Se o espírito pode falar ou não

            Se quisermos provar se o espírito pode ou não falar, será necessário, antes, definir o que é voz e como ela é gerada; descrevê-la-emos desta maneira: a voz é movimento de ar em atrito contra um corpo denso, ou de um corpo denso em atrito contra o ar – o que é a mesma coisa; e esse atrito do denso com o rarefeito condensa o rarefeito e causa resistência; alem disto, o rarefeito em movimento rápido e o rarefeito movendo-se lentamente condensam-se mutuamente no contato, e fazem um barulho ou um grande tumulto; e o som ou murmúrio causado por um rarefeito movendo-se por intermédio de outro em velocidade moderada é como uma grande chama que cria barulhos no ar. E o mais alto tumulto feito por um rarefeito com outro é quando aquele que se move rapidamente penetra o outro que não se move, como, por exemplo, a chama do fogo de um grande canhão lançando contra o ar; e também como a chama de uma nuvem que atinge o ar e produz relâmpagos.

            Podemos dizer, portanto, que o espírito não pode produzir uma voz sem movimento do ar; nele, em si, não há voz, e ele não pode emitir o que não possui; e se deseja mover o ar não qual está difundido, é necessário que o espírito multiplique-se, e aquilo que não se multiplica não tem quantidade. E na quarta parte é dito que nada rarefeito pode se mover, a menos que tenha um ponto estável de onde tirar esse movimento; e, mais ainda, no caso de um elemento movendo-se em seu próprio elemento, que não se move sozinho, exceto por evaporação uniforme no centro do algo evaporado: assim como ocorre com uma esponja espremida na mão que se encontra sob a água; a água escapa dela em todas as direções com igual movimento através das aberturas que surgem entre todos os dedos da mão que a espreme.

Se o espírito tem uma voz articulada, e se o espírito pode ser ouvido, e o que significa ouvir e ver; e como a onda da voz passa pelo ar e como as imagens de objetos passam para o olho.
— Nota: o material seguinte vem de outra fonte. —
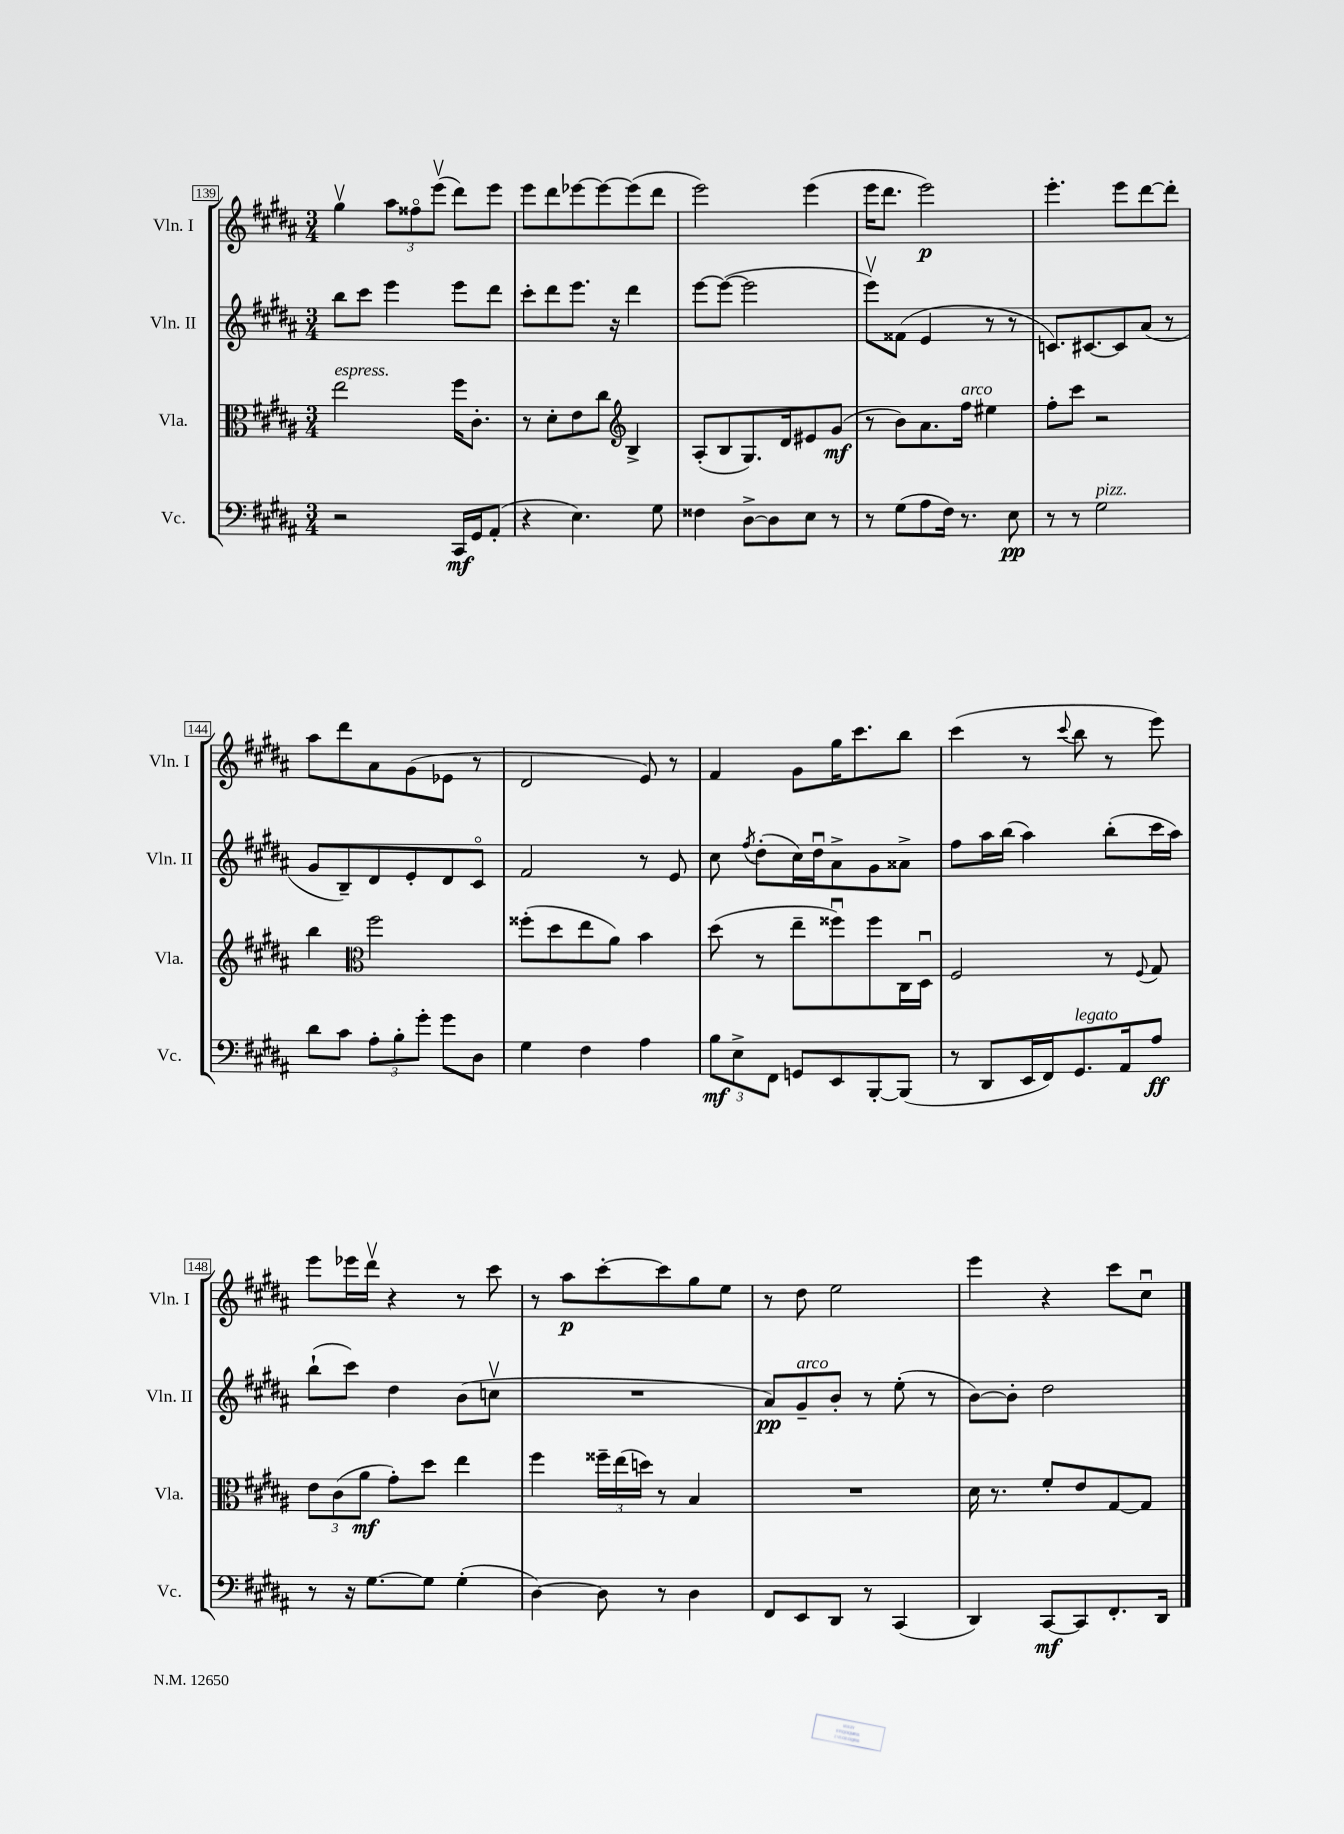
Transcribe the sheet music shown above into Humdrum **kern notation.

            Não pode existir voz se não há movimento ou choque do ar; não pode haver choque do ar se não há instrumento; não pode haver instrumento sem um corpo; isto posto, um espírito não pode possuir voz, ou forma, ou força; e se ele assumir um corpo, ele não pode penetrar ou entrar através de portas que estão fechadas... E se alguém dissesse que através do ar se compõe e se comprime um espírito, podendo assumir corpos de várias formas e por meio de tal instrumento poder falar e se mover com força, a este eu respondo que onde não há nem nervos nem ossos, não pode haver nenhuma força exercida em qualquer movimento realizado por espíritos imaginários.